*TASK DESCRIPTION*. After locating the line that holds "Projeto MAPLER: </br>", output it and all following lines word for word, stopping only at the end of the data.

Saved data entries
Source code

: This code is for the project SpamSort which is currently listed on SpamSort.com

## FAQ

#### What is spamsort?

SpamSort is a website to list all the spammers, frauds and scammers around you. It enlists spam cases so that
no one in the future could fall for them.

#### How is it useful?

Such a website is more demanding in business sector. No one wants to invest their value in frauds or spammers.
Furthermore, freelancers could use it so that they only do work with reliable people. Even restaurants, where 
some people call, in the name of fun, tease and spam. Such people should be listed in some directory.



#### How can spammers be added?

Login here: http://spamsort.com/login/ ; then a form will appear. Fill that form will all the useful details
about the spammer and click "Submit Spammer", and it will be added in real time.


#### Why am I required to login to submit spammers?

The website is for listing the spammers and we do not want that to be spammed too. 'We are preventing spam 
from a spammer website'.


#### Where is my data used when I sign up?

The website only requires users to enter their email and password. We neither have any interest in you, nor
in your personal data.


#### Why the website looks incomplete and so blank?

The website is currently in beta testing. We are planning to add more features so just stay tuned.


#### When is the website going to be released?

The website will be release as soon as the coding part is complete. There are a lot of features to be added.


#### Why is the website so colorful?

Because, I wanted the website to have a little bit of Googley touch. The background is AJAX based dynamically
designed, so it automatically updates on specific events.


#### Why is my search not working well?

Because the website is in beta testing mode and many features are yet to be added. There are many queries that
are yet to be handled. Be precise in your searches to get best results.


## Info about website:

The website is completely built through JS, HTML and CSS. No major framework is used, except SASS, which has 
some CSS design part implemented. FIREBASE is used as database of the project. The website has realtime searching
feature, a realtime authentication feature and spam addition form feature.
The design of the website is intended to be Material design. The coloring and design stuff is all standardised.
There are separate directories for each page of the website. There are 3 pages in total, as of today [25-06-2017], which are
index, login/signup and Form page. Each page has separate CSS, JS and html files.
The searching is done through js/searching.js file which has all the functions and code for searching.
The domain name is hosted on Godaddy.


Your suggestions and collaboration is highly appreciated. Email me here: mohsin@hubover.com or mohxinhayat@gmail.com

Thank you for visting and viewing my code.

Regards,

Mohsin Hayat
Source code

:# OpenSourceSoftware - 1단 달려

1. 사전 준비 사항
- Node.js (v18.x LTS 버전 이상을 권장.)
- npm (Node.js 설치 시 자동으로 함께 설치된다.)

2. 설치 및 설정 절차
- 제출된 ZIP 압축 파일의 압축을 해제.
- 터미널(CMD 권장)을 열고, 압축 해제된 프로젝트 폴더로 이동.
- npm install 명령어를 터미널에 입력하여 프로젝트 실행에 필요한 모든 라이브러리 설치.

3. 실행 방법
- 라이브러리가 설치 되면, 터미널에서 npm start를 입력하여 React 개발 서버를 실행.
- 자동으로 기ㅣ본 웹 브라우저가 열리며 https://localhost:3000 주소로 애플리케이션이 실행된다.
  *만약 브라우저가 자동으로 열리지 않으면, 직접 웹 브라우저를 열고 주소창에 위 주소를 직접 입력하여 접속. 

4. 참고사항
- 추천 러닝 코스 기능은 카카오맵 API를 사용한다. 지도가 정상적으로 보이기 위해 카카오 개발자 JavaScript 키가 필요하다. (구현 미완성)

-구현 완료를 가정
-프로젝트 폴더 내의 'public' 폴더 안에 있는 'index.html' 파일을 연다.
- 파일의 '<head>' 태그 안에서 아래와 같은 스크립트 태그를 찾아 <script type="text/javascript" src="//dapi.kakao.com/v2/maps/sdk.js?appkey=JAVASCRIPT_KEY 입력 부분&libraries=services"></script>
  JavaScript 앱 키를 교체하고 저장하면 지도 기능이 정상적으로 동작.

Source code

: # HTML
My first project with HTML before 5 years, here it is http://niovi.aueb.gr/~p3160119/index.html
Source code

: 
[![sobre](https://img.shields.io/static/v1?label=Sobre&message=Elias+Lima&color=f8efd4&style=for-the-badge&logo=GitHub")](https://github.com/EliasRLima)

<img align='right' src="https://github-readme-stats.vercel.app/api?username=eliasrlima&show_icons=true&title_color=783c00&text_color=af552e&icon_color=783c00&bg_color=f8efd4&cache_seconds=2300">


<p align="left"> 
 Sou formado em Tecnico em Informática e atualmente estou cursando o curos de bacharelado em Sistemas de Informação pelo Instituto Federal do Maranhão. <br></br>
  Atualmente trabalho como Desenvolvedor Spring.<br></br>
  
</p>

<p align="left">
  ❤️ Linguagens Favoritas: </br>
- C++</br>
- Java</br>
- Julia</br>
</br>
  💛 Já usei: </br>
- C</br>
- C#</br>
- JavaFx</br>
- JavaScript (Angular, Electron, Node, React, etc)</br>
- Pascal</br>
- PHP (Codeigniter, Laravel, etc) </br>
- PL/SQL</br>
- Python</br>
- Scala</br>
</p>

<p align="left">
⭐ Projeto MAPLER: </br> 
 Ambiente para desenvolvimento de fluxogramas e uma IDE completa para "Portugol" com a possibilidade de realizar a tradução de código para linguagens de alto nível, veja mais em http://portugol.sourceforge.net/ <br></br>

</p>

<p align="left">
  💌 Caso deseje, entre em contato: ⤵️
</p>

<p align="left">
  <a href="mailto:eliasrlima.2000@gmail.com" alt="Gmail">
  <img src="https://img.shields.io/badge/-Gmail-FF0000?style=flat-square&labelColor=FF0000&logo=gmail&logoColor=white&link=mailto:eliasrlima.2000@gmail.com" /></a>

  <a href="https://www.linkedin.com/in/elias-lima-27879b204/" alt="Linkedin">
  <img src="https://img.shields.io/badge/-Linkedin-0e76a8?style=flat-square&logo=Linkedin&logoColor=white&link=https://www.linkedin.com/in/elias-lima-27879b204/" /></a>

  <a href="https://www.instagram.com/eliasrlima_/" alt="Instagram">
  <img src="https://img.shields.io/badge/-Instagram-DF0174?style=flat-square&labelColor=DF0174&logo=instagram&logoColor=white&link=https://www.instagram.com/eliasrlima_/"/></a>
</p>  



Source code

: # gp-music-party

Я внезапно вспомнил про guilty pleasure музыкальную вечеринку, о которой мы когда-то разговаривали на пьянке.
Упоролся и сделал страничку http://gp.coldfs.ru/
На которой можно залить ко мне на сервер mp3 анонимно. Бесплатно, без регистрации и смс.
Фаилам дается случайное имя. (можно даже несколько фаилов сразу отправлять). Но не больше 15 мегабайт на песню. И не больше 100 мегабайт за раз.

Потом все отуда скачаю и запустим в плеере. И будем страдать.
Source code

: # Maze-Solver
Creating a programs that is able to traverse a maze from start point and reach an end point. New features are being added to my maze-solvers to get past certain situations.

*RESPONSE TO THIS EXERCISE*.
⭐ Projeto MAPLER: </br> 
 Ambiente para desenvolvimento de fluxogramas e uma IDE completa para "Portugol" com a possibilidade de realizar a tradução de código para linguagens de alto nível, veja mais em http://portugol.sourceforge.net/ <br></br>

</p>

<p align="left">
  💌 Caso deseje, entre em contato: ⤵️
</p>

<p align="left">
  <a href="mailto:eliasrlima.2000@gmail.com" alt="Gmail">
  <img src="https://img.shields.io/badge/-Gmail-FF0000?style=flat-square&labelColor=FF0000&logo=gmail&logoColor=white&link=mailto:eliasrlima.2000@gmail.com" /></a>

  <a href="https://www.linkedin.com/in/elias-lima-27879b204/" alt="Linkedin">
  <img src="https://img.shields.io/badge/-Linkedin-0e76a8?style=flat-square&logo=Linkedin&logoColor=white&link=https://www.linkedin.com/in/elias-lima-27879b204/" /></a>

  <a href="https://www.instagram.com/eliasrlima_/" alt="Instagram">
  <img src="https://img.shields.io/badge/-Instagram-DF0174?style=flat-square&labelColor=DF0174&logo=instagram&logoColor=white&link=https://www.instagram.com/eliasrlima_/"/></a>
</p>  



Source code

: # gp-music-party

Я внезапно вспомнил про guilty pleasure музыкальную вечеринку, о которой мы когда-то разговаривали на пьянке.
Упоролся и сделал страничку http://gp.coldfs.ru/
На которой можно залить ко мне на сервер mp3 анонимно. Бесплатно, без регистрации и смс.
Фаилам дается случайное имя. (можно даже несколько фаилов сразу отправлять). Но не больше 15 мегабайт на песню. И не больше 100 мегабайт за раз.

Потом все отуда скачаю и запустим в плеере. И будем страдать.
Source code

: # Maze-Solver
Creating a programs that is able to traverse a maze from start point and reach an end point. New features are being added to my maze-solvers to get past certain situations.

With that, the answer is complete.